Totally understand the position.

My use case is a bit of an outlier, considering Bactopia includes more than 70 bioinformatic tools (https://bactopia.github.io/acknowledgements/#software-included-in-bactopia). Haha so I hope you can understand opting to go the multiple programs in a container route versus 70+ containers (e.g. 70+ Nextflow processes).

Typically with Bactopia I save program version updates for minor version updates (1.4.0 -> 1.5.0). Although there are times a patch is needed because v0.0.2 of program X had a bug, but those are usually rare.

Given this use case, I wonder is there an alternative like a "StaPH-B" stamp of approval instead.

kapsakcj commented 3 years ago

I also prefer to keep containers small/lean where we can, but totally understand the use case here. I'm OK with multi-package containers as long as you don't mind maintaining them 😄

I think biocontainers has something called "mulled containers" which mashes together multiple tools found in bioconda into a single "mulled" container.

We could somehow tag them with bactopia or perhaps keep the dockerfiles within a directory called /bactopia and you could control the versioning however you'd like. One idea might be something like this:

bactopia/
├── annotate_genome
│   └── 0.0.1
│       ├── Dockerfile
│       └── environment.yml
└── antimicrobial_resistance
    └── 0.0.1
        ├── Dockerfile
        └── environment.yml

where the yml file could live alongside the Dockerfile and incorporated with a COPY in your Dockerfiles (may need some tweaking)
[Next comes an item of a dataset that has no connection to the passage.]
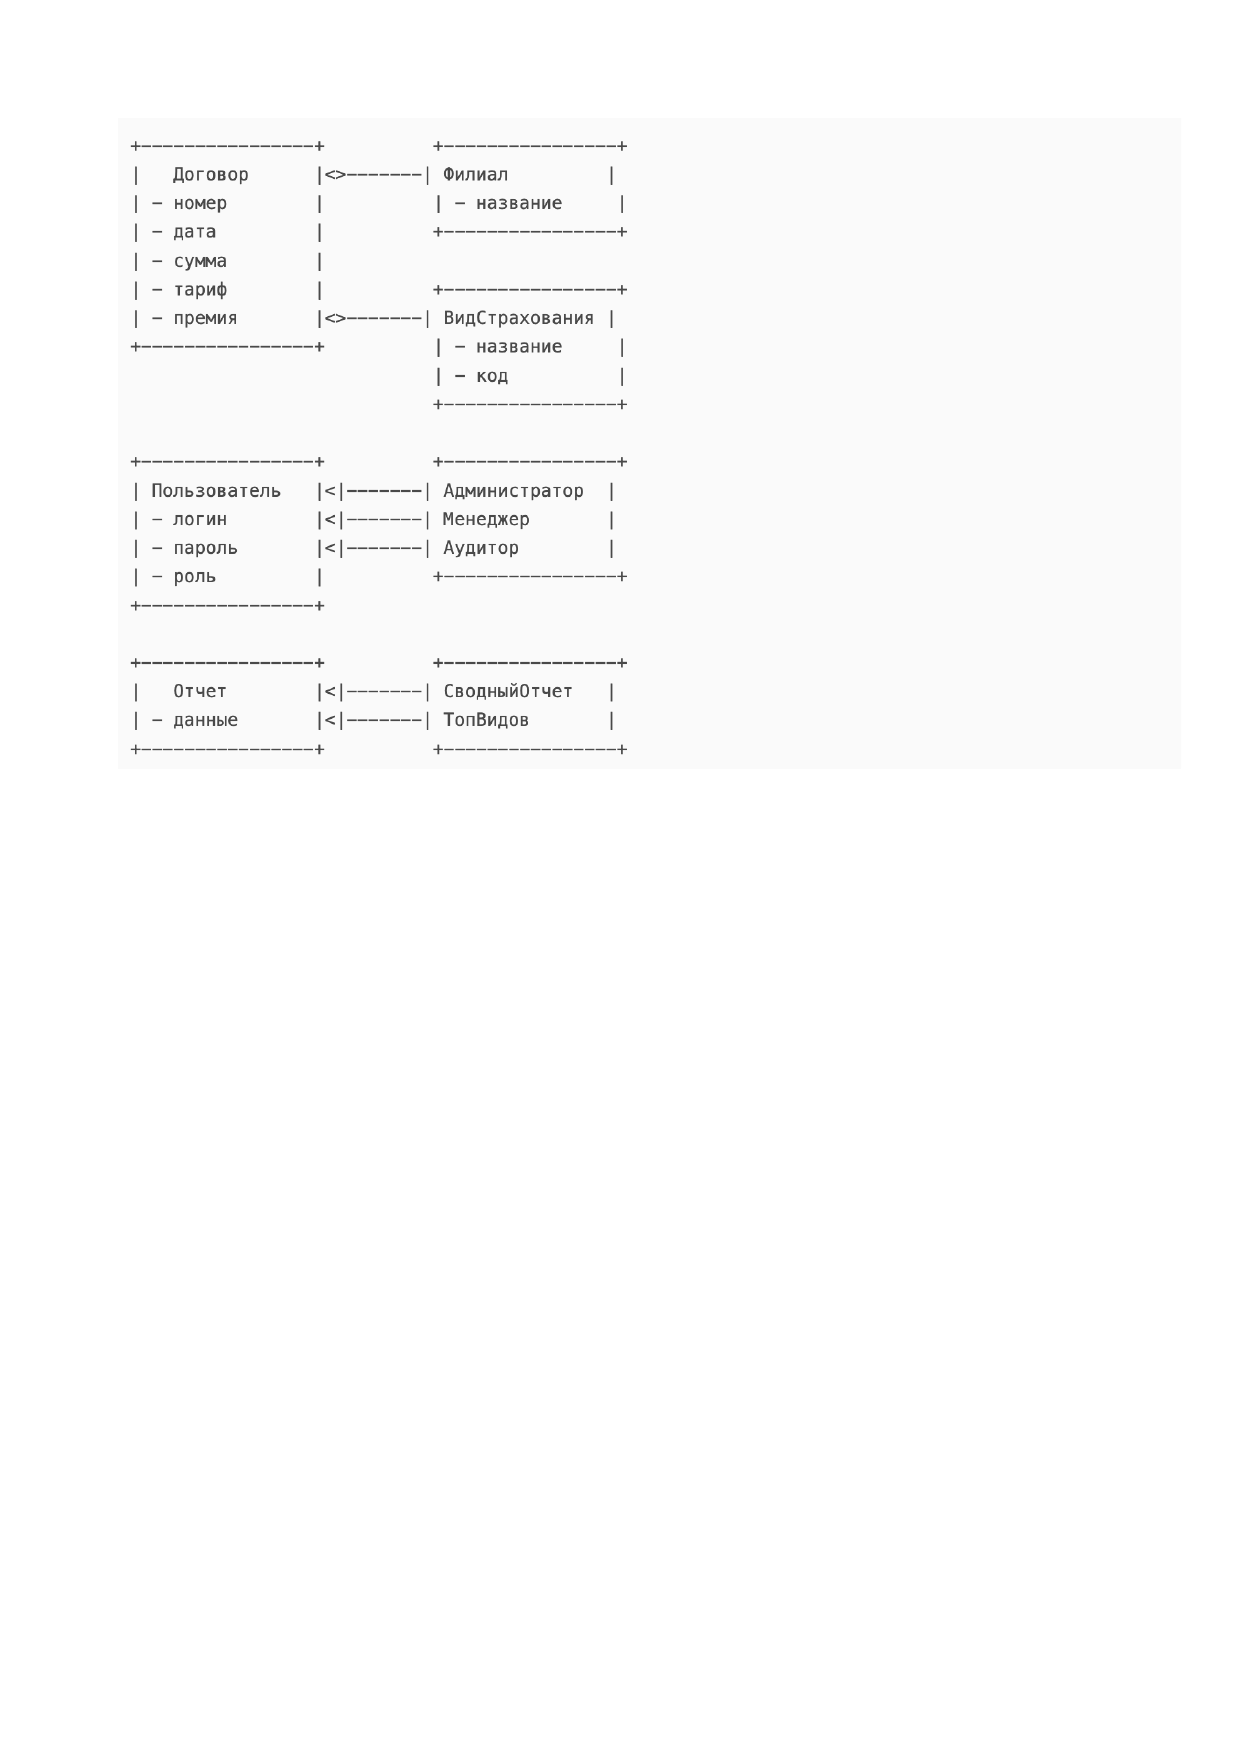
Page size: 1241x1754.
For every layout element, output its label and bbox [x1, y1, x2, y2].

picture [118, 118, 1182, 769]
We typically keep the structure of /tool-name/0.0.1/Dockerfile for a given tool, but it shouldn't matter if there's another directory in there. Just need to be mindful of this if ever used a GitHub Actions workflow for testing, auto-image-building/pushing, etc.

rpetit3 commented 3 years ago

Thank you everyone for you input!

I'm going to start things on my end, I think once I submit a PR we can get an idea on what to expect.

rpetit3 commented 3 years ago

Yo! I'm going to close this for now. I'm a bit distracted with v2 of Bactopia, once v2 is out I will revisit this!